Hive SQL - Cluster By and Distribute By
Hive provides two clauses CLUSTER BY and DISTRIBUTE BY that are not available in most of other databases. Hive uses the columns in DISTRIBUTE BY to distribute the rows among reducers. All rows with the same DISTRIBUTE BY columns will be sent to the same reducer. DISTRIBUTE BY does not guarantee clustering or sorting properties on the distributed keys. CLUSTER BY is a shortcut for both DISTRIBUTE BY and SORT BY.

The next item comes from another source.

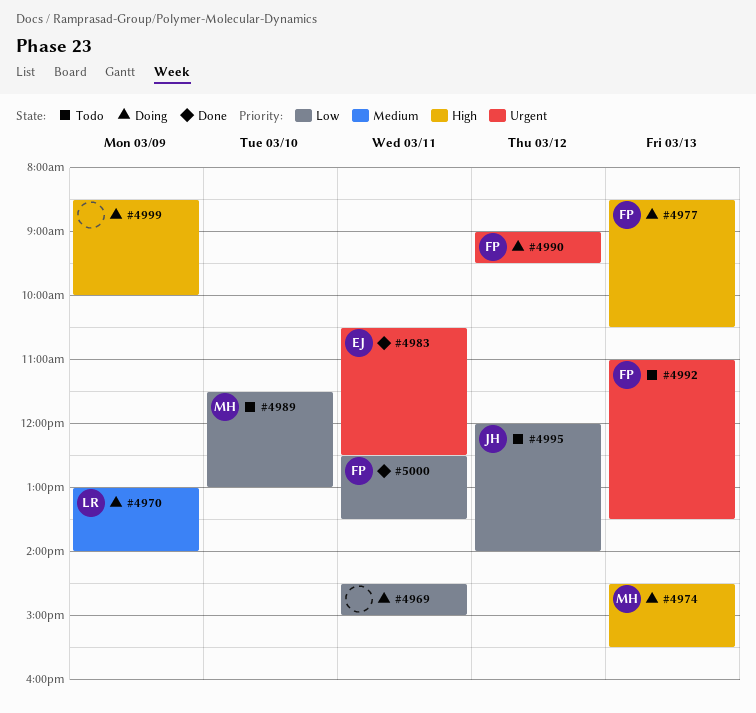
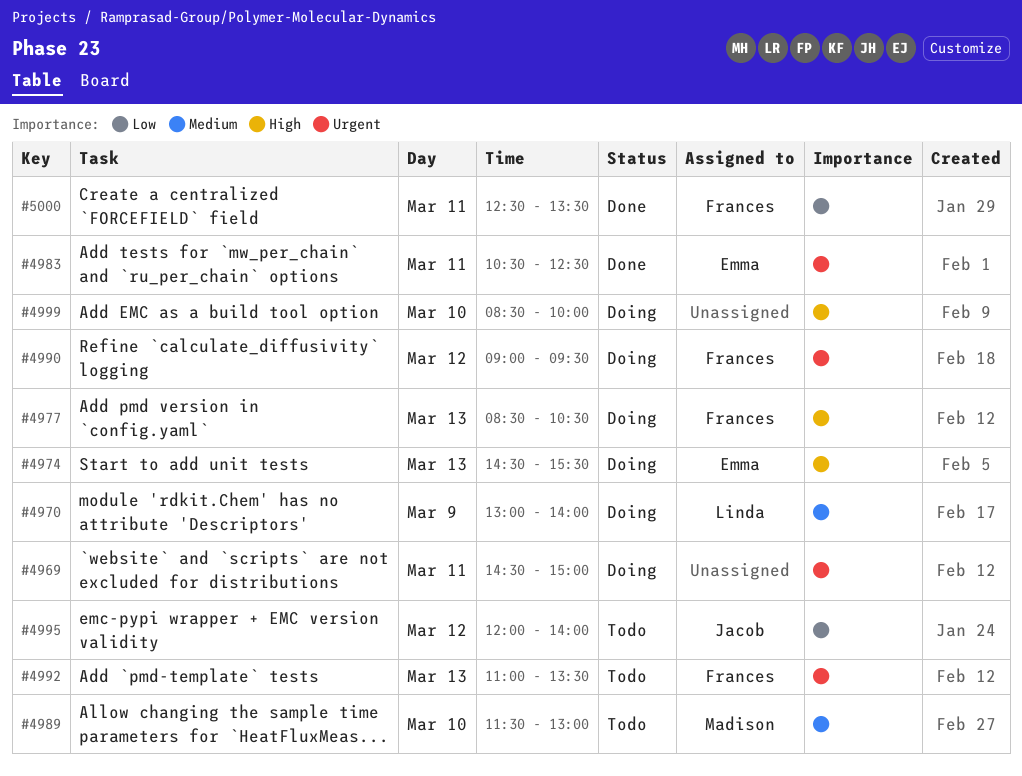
#4969, priority: Low -> Urgent
#4974, owner: Madison -> Emma
#4989, priority: Low -> Medium
#4999, day: Mar 9 -> Mar 10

Syntax of CLUSTER BY and DISRIBUTE BY
For DISTRIBUTE BY, the syntax is defined as below:
DISTRIBUTE BY colName (',' colName)*
For CLUSTER BY, the syntax is very similar:
CLUSTER BY colName (',' colName)*
Examples
The following are some examples of using these two clauses. The table used was created in Hive SQL - Aggregate Functions Overview with Examples.
Use DISTRIBUTE BY
set mapreduce.job.reduces=2; select * from hivesql.transactions distribute by acct;
Results:
+--------------------+----------------------+------------------------+ | transactions.acct | transactions.amount | transactions.txn_date | +--------------------+----------------------+------------------------+ | 102 | 913.10 | 2021-01-02 | | 102 | 93.00 | 2021-01-01 | | 101 | 900.56 | 2021-01-03 | | 103 | 913.10 | 2021-01-02 | | 101 | 102.01 | 2021-01-01 | | 101 | 10.01 | 2021-01-01 | +--------------------+----------------------+------------------------+
For account 101, the result is not ordered.
Use CLUSTER BY
select * from hivesql.transactions CLUSTER BY acct;
Results:
+--------------------+----------------------+------------------------+ | transactions.acct | transactions.amount | transactions.txn_date | +--------------------+----------------------+------------------------+ | 102 | 913.10 | 2021-01-02 | | 102 | 93.00 | 2021-01-01 | | 101 | 900.56 | 2021-01-03 | | 101 | 102.01 | 2021-01-01 | | 101 | 10.01 | 2021-01-01 | | 103 | 913.10 | 2021-01-02 | +--------------------+----------------------+------------------------+
The results for account 101 is together.